I think Pericles was wrong in his funeral oration.  What makes Athens great is not her government but her gods.  Democracy, however noble and brilliant its conception, is not an object of worship and adoration.  Democracy isn’t everything; no form of government is.  The American playwright Eugene O’Neil once said that no act of democratic legislation can free the human soul.  A sense of koros comes not simply from a humble understanding that everything can be lost in the reversals of life and fortune at home or on the seas.  It comes from the faith that with the gods is anything is possible.  I should be frightened by the figure of Dionysus in the The Bacchae, but instead I find him to be the only ray of hope in the end game of Athenian empire.  The mutilation of Pentheus’s body is scary indeed, but what the Peloponnesian War did to the human body, language, and Athenian values is the most terrifying thing of all.  Civilized humans mutilated the human body on a far greater scale than did Dionysus in the proof of his divinity.  Which military campaign did Dionysus lead?  When did he order the conquest of Sicily?  To follow the Dionysian thrysus is to make love not war.  I don’t believe that Euripides is just trying to highlight that the violence of the gods is to be feared in The Bacchae.

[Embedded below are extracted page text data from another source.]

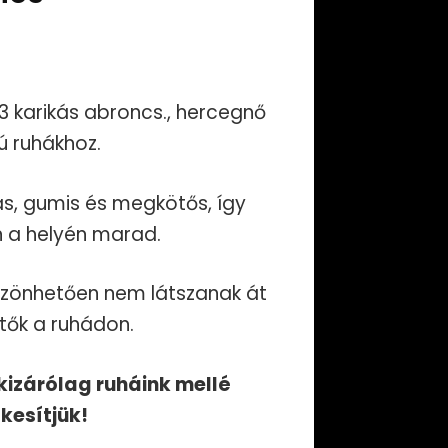
3 karikás abroncs., hercegnő
sú ruhákhoz.
as, gumis és megkötős, így
 a helyén marad.
öszönhetően nem látszanak át
tők a ruhádon.
kizárólag ruháink mellé
kesítjük!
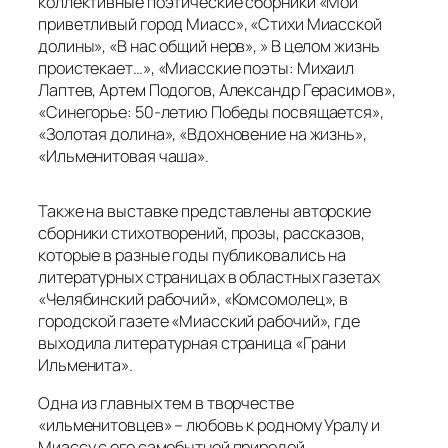
«Золотая долина», «Вдохновение на жизнь»,
«Ильменитовая чаша».
Также на выставке представлены авторские
сборники стихотворений, прозы, рассказов,
которые в разные годы публиковались на
литературных страницах в областных газетах
«Челябинский рабочий», «Комсомолец», в
городской газете «Миасский рабочий», где
выходила литературная страница «Грани
Ильменита».
Одна из главных тем в творчестве
«ильменитовцев» – любовь к родному Уралу и
Миассу с его самобытной природой,
прекрасными и завораживающими историями и
легендами.
Книги писателей-земляков прививают любовь и
уважение к истории и культуре родного края,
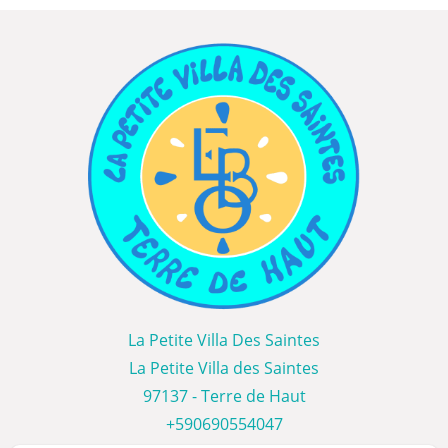
La Petite Villa Des Saintes
La Petite Villa des Saintes
97137 - Terre de Haut
+590690554047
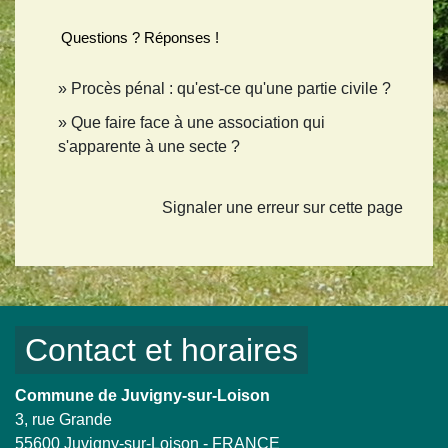
Questions ? Réponses !
Procès pénal : qu'est-ce qu'une partie civile ?
Que faire face à une association qui
s'apparente à une secte ?
Signaler une erreur sur cette page
Contact et horaires
Commune de Juvigny-sur-Loison
3, rue Grande
55600 Juvigny-sur-Loison - FRANCE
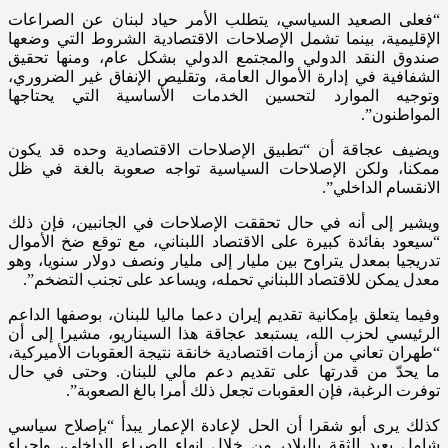
“فعلى الصعيد السياسي، يتطلب الأمر حياد لبنان عن الصراعات
الإقليمية، بينما تشمل الإصلاحات الاقتصادية الشروط التي وضعها
صندوق النقد الدولي والمجتمع الدولي بشكل عام، ومنها تحقيق
الشفافية في إدارة الأموال العامة، وتقليص الإنفاق غير الضروري،
وتوجيه الموارد لتحسين الخدمات الأساسية التي يحتاجها
المواطنون”.
ويضيف عجاقة أن “تطبيق الإصلاحات الاقتصادية وحده قد يكون
ممكنا، ولكن الإصلاحات السياسية تواجه صعوبة بالغة في ظل
الانقسام الداخلي”.
ويشير إلى أنه في حال تحققت الإصلاحات في الجانبين، فإن ذلك
“سيعود بفائدة كبيرة على الاقتصاد اللبناني، مع توقع ضخ الأموال
تدريجيا بمعدل يتراوح بين مليار إلى مليار ونصف دولار سنويا، وهو
معدل يمكن للاقتصاد اللبناني تحمله، ويساعد على تجنب التضخم”.
وفيما يتعلق بإمكانية تقديم إيران دعما ماليا للبنان، بوصفها الداعم
الرئيسي لحزب الله، يستبعد عجاقة هذا السيناريو، مشيرا إلى أن
“طهران تعاني من أزمات اقتصادية خانقة نتيجة العقوبات الأميركية،
ما يحدّ من قدرتها على تقديم دعم مالي للبنان. وحتى في حال
توفرت الرغبة، فإن العقوبات تجعل ذلك أمرا بالغ الصعوبة”.
كذلك يرى أبو شقرا أن الحل لإعادة الإعمار يبدأ “بإصلاح سياسي
شامل يعيد الثقة بالبلاد، من خلال إنهاء الصراع الداخلي، وإجراء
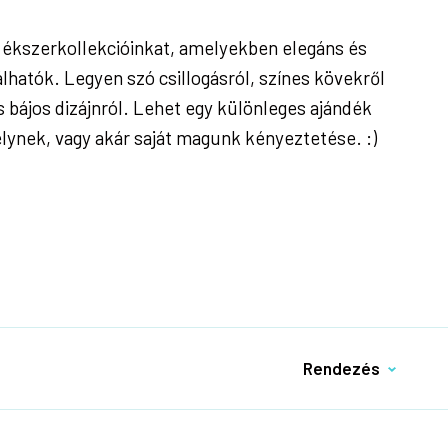
 ékszerkollekcióinkat, amelyekben elegáns és
álhatók. Legyen szó csillogásról, színes kövekről
 bájos dizájnról. Lehet egy különleges ajándék
lynek, vagy akár saját magunk kényeztetése. :)
Rendezés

Rather, he is showing that human disorder and unbelief is far more dangerous than anything the gods can do to us.  A man or woman who seeks divinity with all of his or her heart is more than a man and more than a woman.  To seek the gods is to seek the spiritual source of all order and infinite ecstasy.  To have everything is to know that you can lose everything, but that’s just the beginning.  The true Athenian virtue is neither to be a democrat nor a hero in the glorious pattern of Homer.  It is to seek the shrine of the god and goddess as a humble pilgrim who has suffered into the truth.